Work task - Give back every record below word for word, with the pictures omitted.

+ + + +

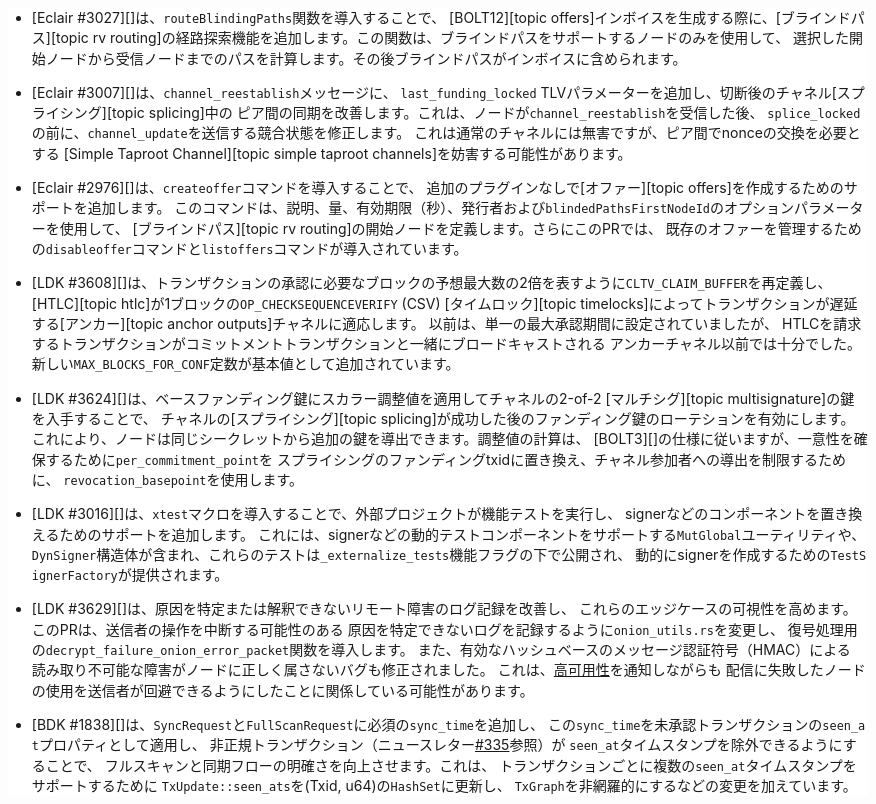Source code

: - [Eclair #3027][]は、`routeBlindingPaths`関数を導入することで、
  [BOLT12][topic offers]インボイスを生成する際に、[ブラインドパス][topic rv
  routing]の経路探索機能を追加します。この関数は、ブラインドパスをサポートするノードのみを使用して、
  選択した開始ノードから受信ノードまでのパスを計算します。その後ブラインドパスがインボイスに含められます。

- [Eclair #3007][]は、`channel_reestablish`メッセージに、
  `last_funding_locked` TLVパラメーターを追加し、切断後のチャネル[スプライシング][topic splicing]中の
  ピア間の同期を改善します。これは、ノードが`channel_reestablish`を受信した後、
  `splice_locked`の前に、`channel_update`を送信する競合状態を修正します。
  これは通常のチャネルには無害ですが、ピア間でnonceの交換を必要とする
  [Simple Taproot Channel][topic simple taproot channels]を妨害する可能性があります。

- [Eclair #2976][]は、`createoffer`コマンドを導入することで、
  追加のプラグインなしで[オファー][topic offers]を作成するためのサポートを追加します。
  このコマンドは、説明、量、有効期限（秒）、発行者および`blindedPathsFirstNodeId`のオプションパラメーターを使用して、
  [ブラインドパス][topic rv routing]の開始ノードを定義します。さらにこのPRでは、
  既存のオファーを管理するための`disableoffer`コマンドと`listoffers`コマンドが導入されています。

- [LDK #3608][]は、トランザクションの承認に必要なブロックの予想最大数の2倍を表すように`CLTV_CLAIM_BUFFER`を再定義し、
  [HTLC][topic htlc]が1ブロックの`OP_CHECKSEQUENCEVERIFY` (CSV)
  [タイムロック][topic timelocks]によってトランザクションが遅延する[アンカー][topic anchor outputs]チャネルに適応します。
  以前は、単一の最大承認期間に設定されていましたが、
  HTLCを請求するトランザクションがコミットメントトランザクションと一緒にブロードキャストされる
  アンカーチャネル以前では十分でした。新しい`MAX_BLOCKS_FOR_CONF`定数が基本値として追加されています。

- [LDK #3624][]は、ベースファンディング鍵にスカラー調整値を適用してチャネルの2-of-2
  [マルチシグ][topic multisignature]の鍵を入手することで、
  チャネルの[スプライシング][topic splicing]が成功した後のファンディング鍵のローテションを有効にします。
  これにより、ノードは同じシークレットから追加の鍵を導出できます。調整値の計算は、
  [BOLT3][]の仕様に従いますが、一意性を確保するために`per_commitment_point`を
  スプライシングのファンディングtxidに置き換え、チャネル参加者への導出を制限するために、
  `revocation_basepoint`を使用します。

- [LDK #3016][]は、`xtest`マクロを導入することで、外部プロジェクトが機能テストを実行し、
  signerなどのコンポーネントを置き換えるためのサポートを追加します。
  これには、signerなどの動的テストコンポーネントをサポートする`MutGlobal`ユーティリティや、
  `DynSigner`構造体が含まれ、これらのテストは`_externalize_tests`機能フラグの下で公開され、
  動的にsignerを作成するための`TestSignerFactory`が提供されます。

- [LDK #3629][]は、原因を特定または解釈できないリモート障害のログ記録を改善し、
  これらのエッジケースの可視性を高めます。このPRは、送信者の操作を中断する可能性のある
  原因を特定できないログを記録するように`onion_utils.rs`を変更し、
  復号処理用の`decrypt_failure_onion_error_packet`関数を導入します。
  また、有効なハッシュベースのメッセージ認証符号（HMAC）による
  読み取り不可能な障害がノードに正しく属さないバグも修正されました。
  これは、[高可用性][news342 qos]を通知しながらも
  配信に失敗したノードの使用を送信者が回避できるようにしたことに関係している可能性があります。

- [BDK #1838][]は、`SyncRequest`と`FullScanRequest`に必須の`sync_time`を追加し、
  この`sync_time`を未承認トランザクションの`seen_at`プロパティとして適用し、
  非正規トランザクション（ニュースレター[#335][news335 noncanonical]参照）が
  `seen_at`タイムスタンプを除外できるようにすることで、
  フルスキャンと同期フローの明確さを向上させます。これは、
  トランザクションごとに複数の`seen_at`タイムスタンプをサポートするために
  `TxUpdate::seen_ats`を(Txid, u64)の`HashSet`に更新し、
  `TxGraph`を非網羅的にするなどの変更を加えています。


[virtu traffic]: https://delvingbitcoin.org/t/bitcoin-node-p2p-traffic-analysis/1490/
[saraswathi path]: https://delvingbitcoin.org/t/an-exposition-of-pathfinding-strategies-within-lightning-network-clients/1500
[sk path]: https://arxiv.org/pdf/2410.13784
[linus pp]: https://delvingbitcoin.org/t/emulating-op-rand/1409/10
[eclair v0.12.0]: https://github.com/ACINQ/eclair/releases/tag/v0.12.0
[review club 31405]: https://bitcoincore.reviews/31405
[gh mzumsande]: https://github.com/mzumsande
[signapple]: https://github.com/achow101/signapple
[news335 noncanonical]: /ja/newsletters/2025/01/03/#bdk-1670
[news342 qos]: /ja/newsletters/2025/02/21/#ln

+ + + +

Output below -
Source code

: - [Eclair #3027][]は、`routeBlindingPaths`関数を導入することで、
  [BOLT12][topic offers]インボイスを生成する際に、[ブラインドパス][topic rv
  routing]の経路探索機能を追加します。この関数は、ブラインドパスをサポートするノードのみを使用して、
  選択した開始ノードから受信ノードまでのパスを計算します。その後ブラインドパスがインボイスに含められます。

- [Eclair #3007][]は、`channel_reestablish`メッセージに、
  `last_funding_locked` TLVパラメーターを追加し、切断後のチャネル[スプライシング][topic splicing]中の
  ピア間の同期を改善します。これは、ノードが`channel_reestablish`を受信した後、
  `splice_locked`の前に、`channel_update`を送信する競合状態を修正します。
  これは通常のチャネルには無害ですが、ピア間でnonceの交換を必要とする
  [Simple Taproot Channel][topic simple taproot channels]を妨害する可能性があります。

- [Eclair #2976][]は、`createoffer`コマンドを導入することで、
  追加のプラグインなしで[オファー][topic offers]を作成するためのサポートを追加します。
  このコマンドは、説明、量、有効期限（秒）、発行者および`blindedPathsFirstNodeId`のオプションパラメーターを使用して、
  [ブラインドパス][topic rv routing]の開始ノードを定義します。さらにこのPRでは、
  既存のオファーを管理するための`disableoffer`コマンドと`listoffers`コマンドが導入されています。

- [LDK #3608][]は、トランザクションの承認に必要なブロックの予想最大数の2倍を表すように`CLTV_CLAIM_BUFFER`を再定義し、
  [HTLC][topic htlc]が1ブロックの`OP_CHECKSEQUENCEVERIFY` (CSV)
  [タイムロック][topic timelocks]によってトランザクションが遅延する[アンカー][topic anchor outputs]チャネルに適応します。
  以前は、単一の最大承認期間に設定されていましたが、
  HTLCを請求するトランザクションがコミットメントトランザクションと一緒にブロードキャストされる
  アンカーチャネル以前では十分でした。新しい`MAX_BLOCKS_FOR_CONF`定数が基本値として追加されています。

- [LDK #3624][]は、ベースファンディング鍵にスカラー調整値を適用してチャネルの2-of-2
  [マルチシグ][topic multisignature]の鍵を入手することで、
  チャネルの[スプライシング][topic splicing]が成功した後のファンディング鍵のローテションを有効にします。
  これにより、ノードは同じシークレットから追加の鍵を導出できます。調整値の計算は、
  [BOLT3][]の仕様に従いますが、一意性を確保するために`per_commitment_point`を
  スプライシングのファンディングtxidに置き換え、チャネル参加者への導出を制限するために、
  `revocation_basepoint`を使用します。

- [LDK #3016][]は、`xtest`マクロを導入することで、外部プロジェクトが機能テストを実行し、
  signerなどのコンポーネントを置き換えるためのサポートを追加します。
  これには、signerなどの動的テストコンポーネントをサポートする`MutGlobal`ユーティリティや、
  `DynSigner`構造体が含まれ、これらのテストは`_externalize_tests`機能フラグの下で公開され、
  動的にsignerを作成するための`TestSignerFactory`が提供されます。

- [LDK #3629][]は、原因を特定または解釈できないリモート障害のログ記録を改善し、
  これらのエッジケースの可視性を高めます。このPRは、送信者の操作を中断する可能性のある
  原因を特定できないログを記録するように`onion_utils.rs`を変更し、
  復号処理用の`decrypt_failure_onion_error_packet`関数を導入します。
  また、有効なハッシュベースのメッセージ認証符号（HMAC）による
  読み取り不可能な障害がノードに正しく属さないバグも修正されました。
  これは、[高可用性][news342 qos]を通知しながらも
  配信に失敗したノードの使用を送信者が回避できるようにしたことに関係している可能性があります。

- [BDK #1838][]は、`SyncRequest`と`FullScanRequest`に必須の`sync_time`を追加し、
  この`sync_time`を未承認トランザクションの`seen_at`プロパティとして適用し、
  非正規トランザクション（ニュースレター[#335][news335 noncanonical]参照）が
  `seen_at`タイムスタンプを除外できるようにすることで、
  フルスキャンと同期フローの明確さを向上させます。これは、
  トランザクションごとに複数の`seen_at`タイムスタンプをサポートするために
  `TxUpdate::seen_ats`を(Txid, u64)の`HashSet`に更新し、
  `TxGraph`を非網羅的にするなどの変更を加えています。


[virtu traffic]: https://delvingbitcoin.org/t/bitcoin-node-p2p-traffic-analysis/1490/
[saraswathi path]: https://delvingbitcoin.org/t/an-exposition-of-pathfinding-strategies-within-lightning-network-clients/1500
[sk path]: https://arxiv.org/pdf/2410.13784
[linus pp]: https://delvingbitcoin.org/t/emulating-op-rand/1409/10
[eclair v0.12.0]: https://github.com/ACINQ/eclair/releases/tag/v0.12.0
[review club 31405]: https://bitcoincore.reviews/31405
[gh mzumsande]: https://github.com/mzumsande
[signapple]: https://github.com/achow101/signapple
[news335 noncanonical]: /ja/newsletters/2025/01/03/#bdk-1670
[news342 qos]: /ja/newsletters/2025/02/21/#ln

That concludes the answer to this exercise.